***** DATASET RECORDS *****

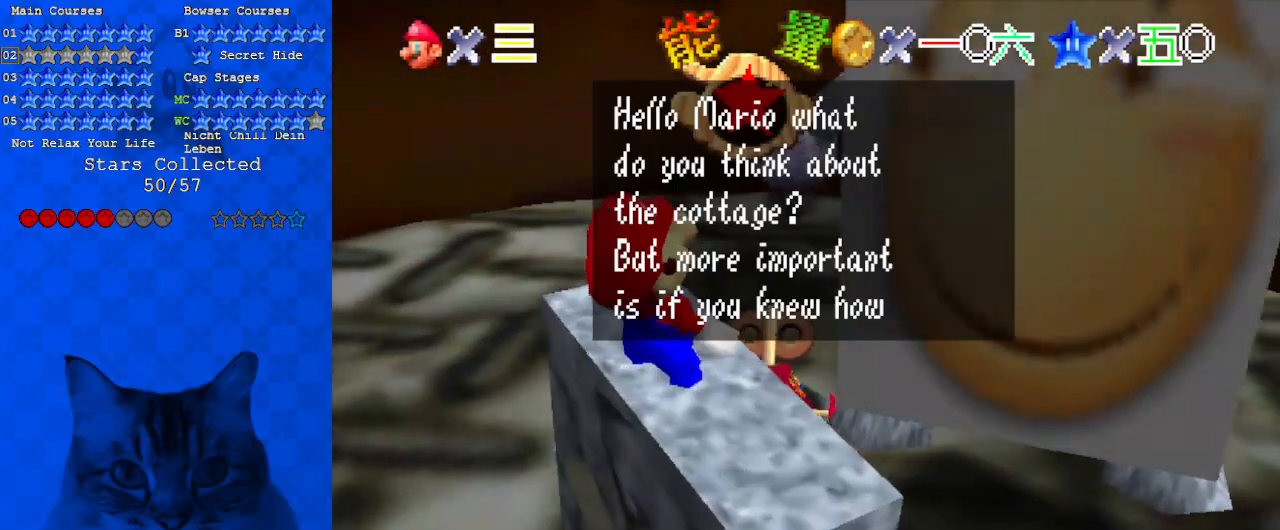
{"keys": [], "events": [[33, "shift", "down"], [100, "shift", "up"], [200, "shift", "down"], [300, "shift", "up"], [400, "shift", "down"], [500, "shift", "up"]]}
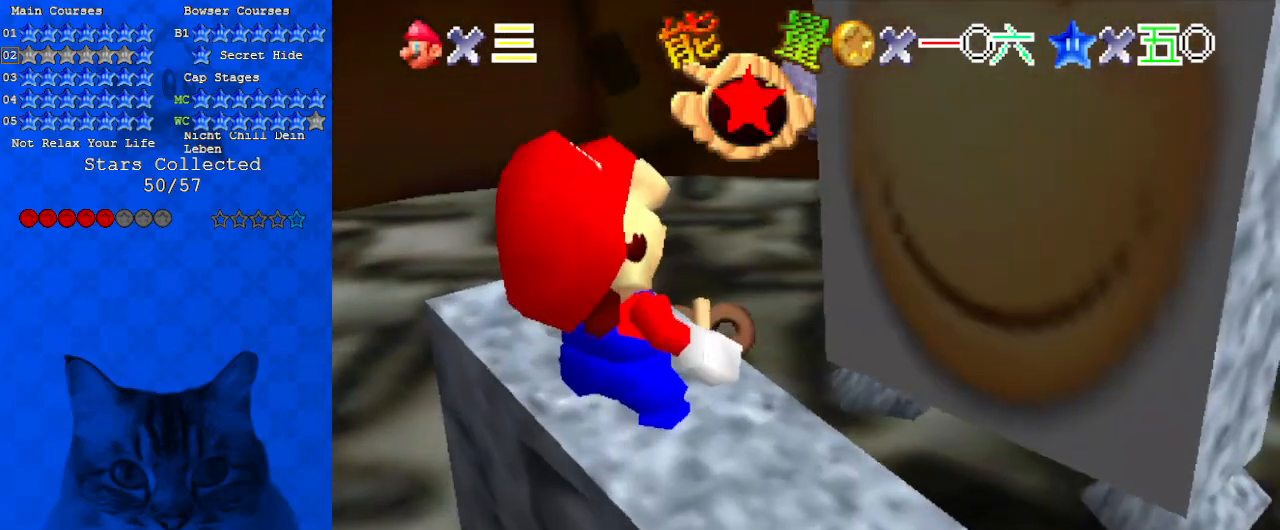
{"keys": [], "events": [[67, "shift", "down"], [167, "shift", "up"], [267, "shift", "down"], [467, "shift", "up"]]}
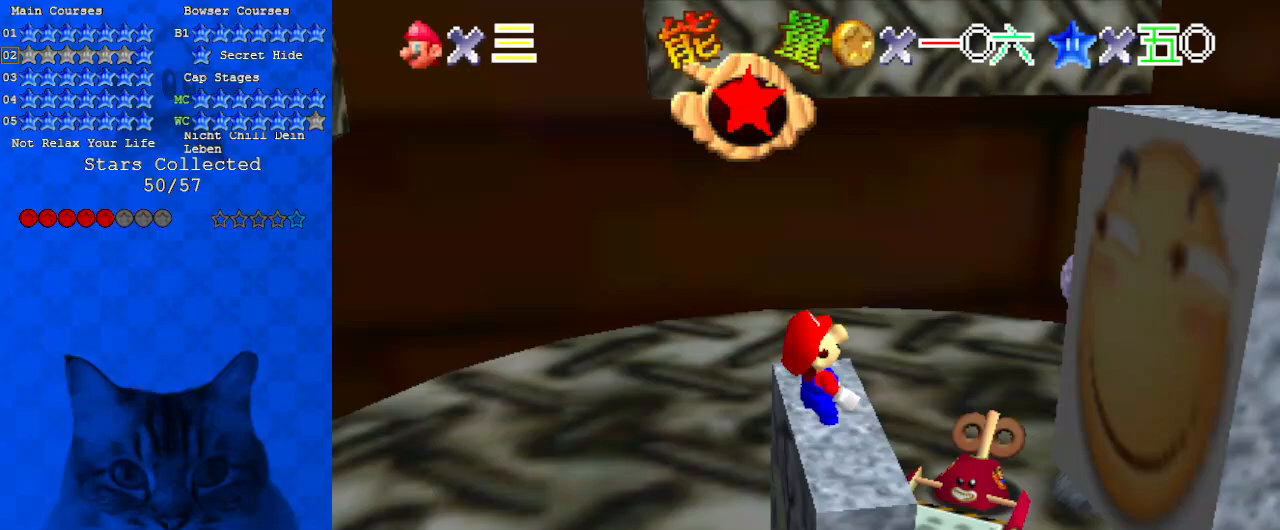
{"keys": [], "events": []}
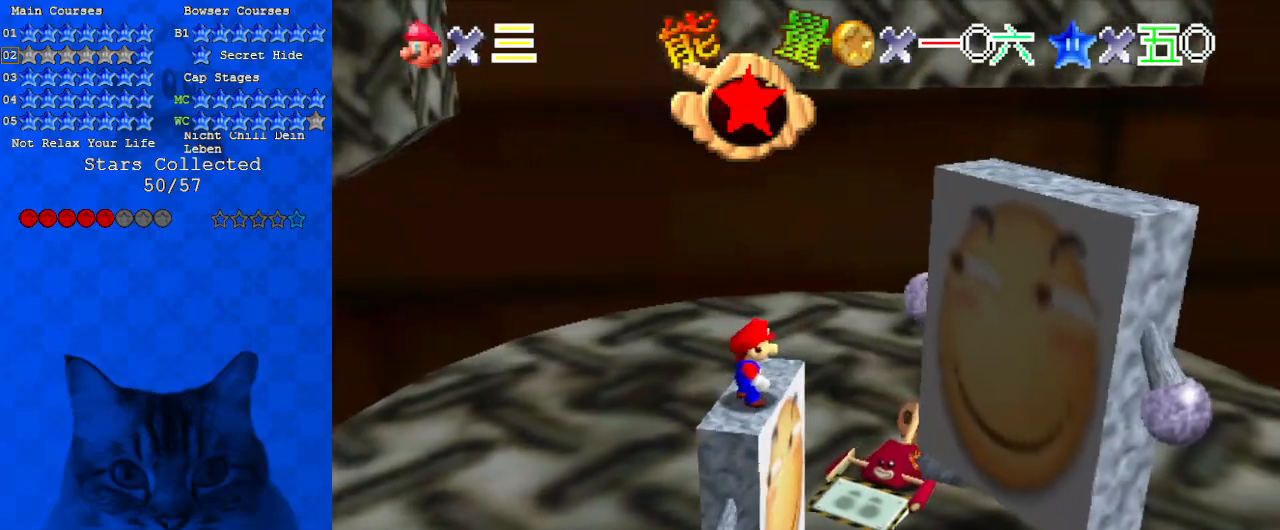
{"keys": ["down"], "events": [[467, "down", "down"]]}
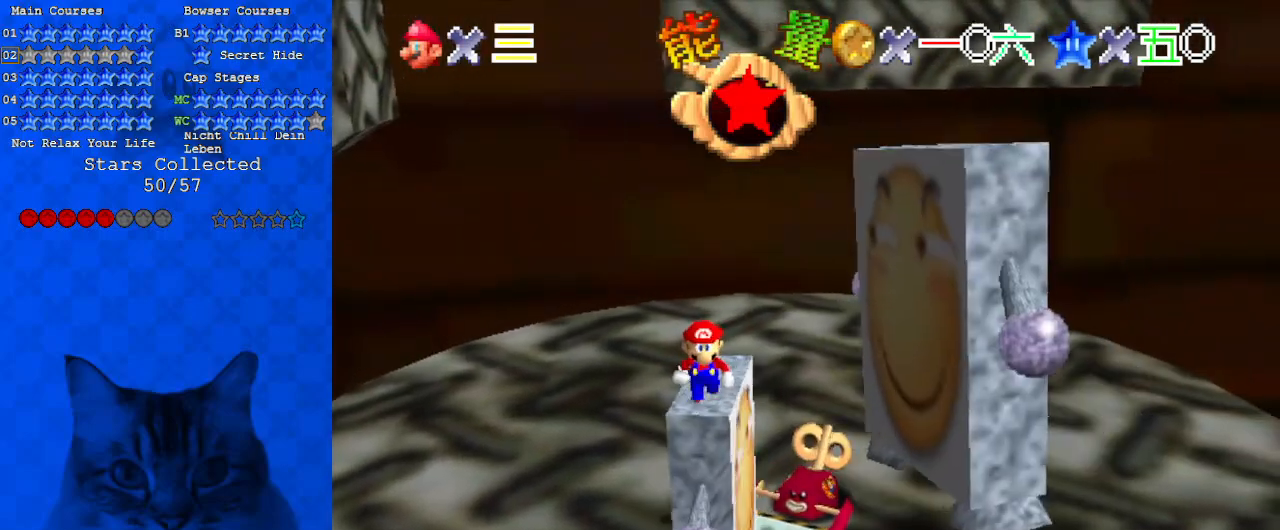
{"keys": [], "events": [[233, "down", "up"], [333, "right", "down"], [400, "right", "up"]]}
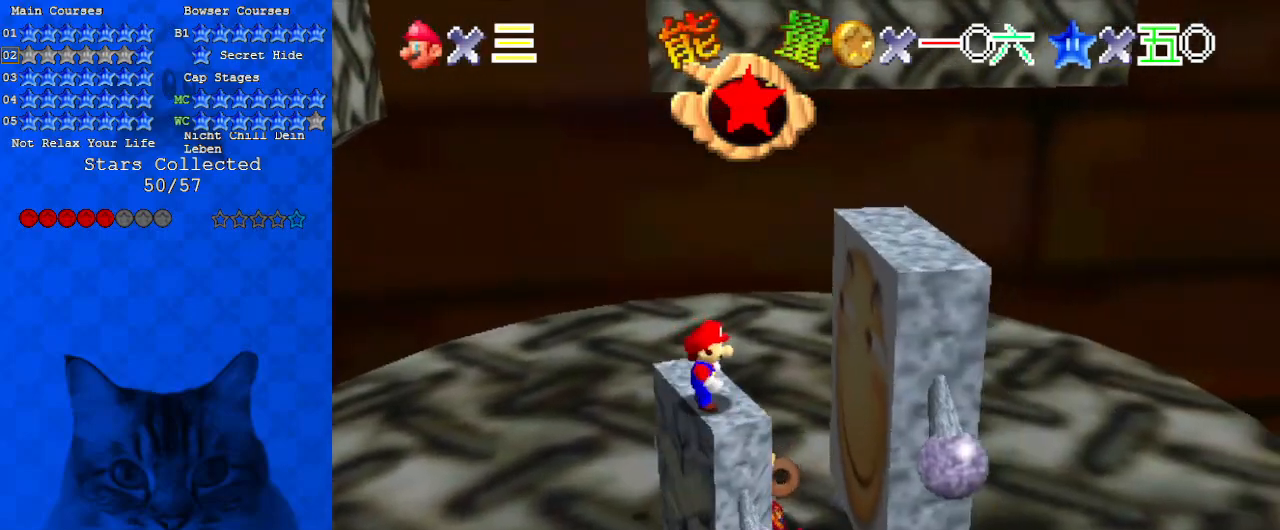
{"keys": ["a", "left", "shift", "up"], "events": [[133, "up", "down"], [267, "shift", "down"], [400, "a", "down"], [500, "left", "down"]]}
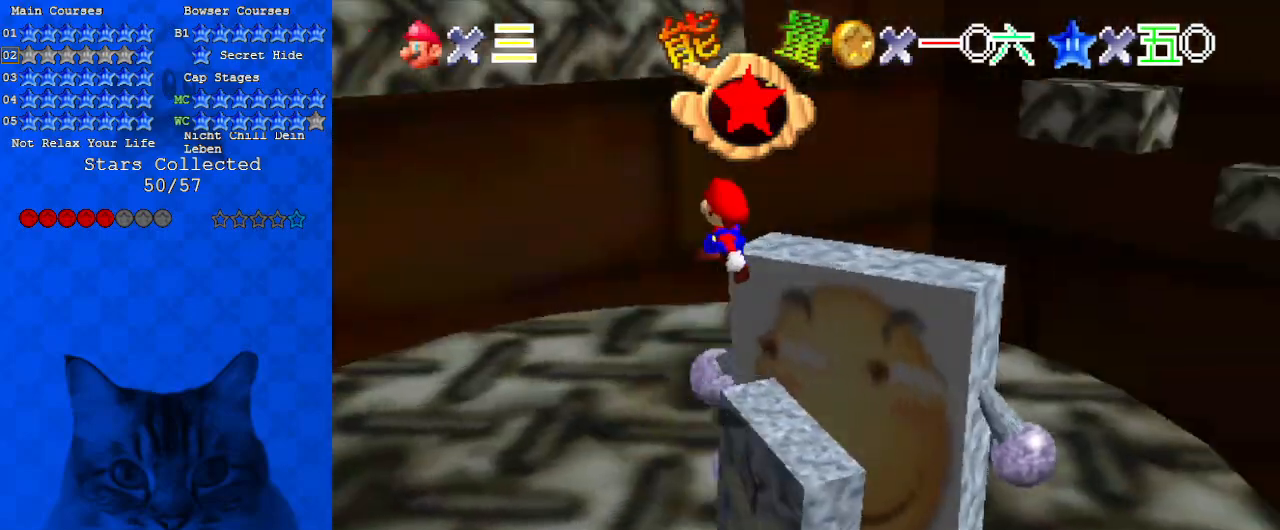
{"keys": ["right", "shift"], "events": [[67, "a", "up"], [233, "a", "down"], [267, "left", "up"], [267, "up", "up"], [367, "a", "up"], [433, "right", "down"]]}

*****

* REQUIRED WORK: From the records above, copy each line where the word "shift" can be found.

* REPLY TO THE TASK:
{"keys": [], "events": [[33, "shift", "down"], [100, "shift", "up"], [200, "shift", "down"], [300, "shift", "up"], [400, "shift", "down"], [500, "shift", "up"]]}
{"keys": [], "events": [[67, "shift", "down"], [167, "shift", "up"], [267, "shift", "down"], [467, "shift", "up"]]}
{"keys": ["a", "left", "shift", "up"], "events": [[133, "up", "down"], [267, "shift", "down"], [400, "a", "down"], [500, "left", "down"]]}
{"keys": ["right", "shift"], "events": [[67, "a", "up"], [233, "a", "down"], [267, "left", "up"], [267, "up", "up"], [367, "a", "up"], [433, "right", "down"]]}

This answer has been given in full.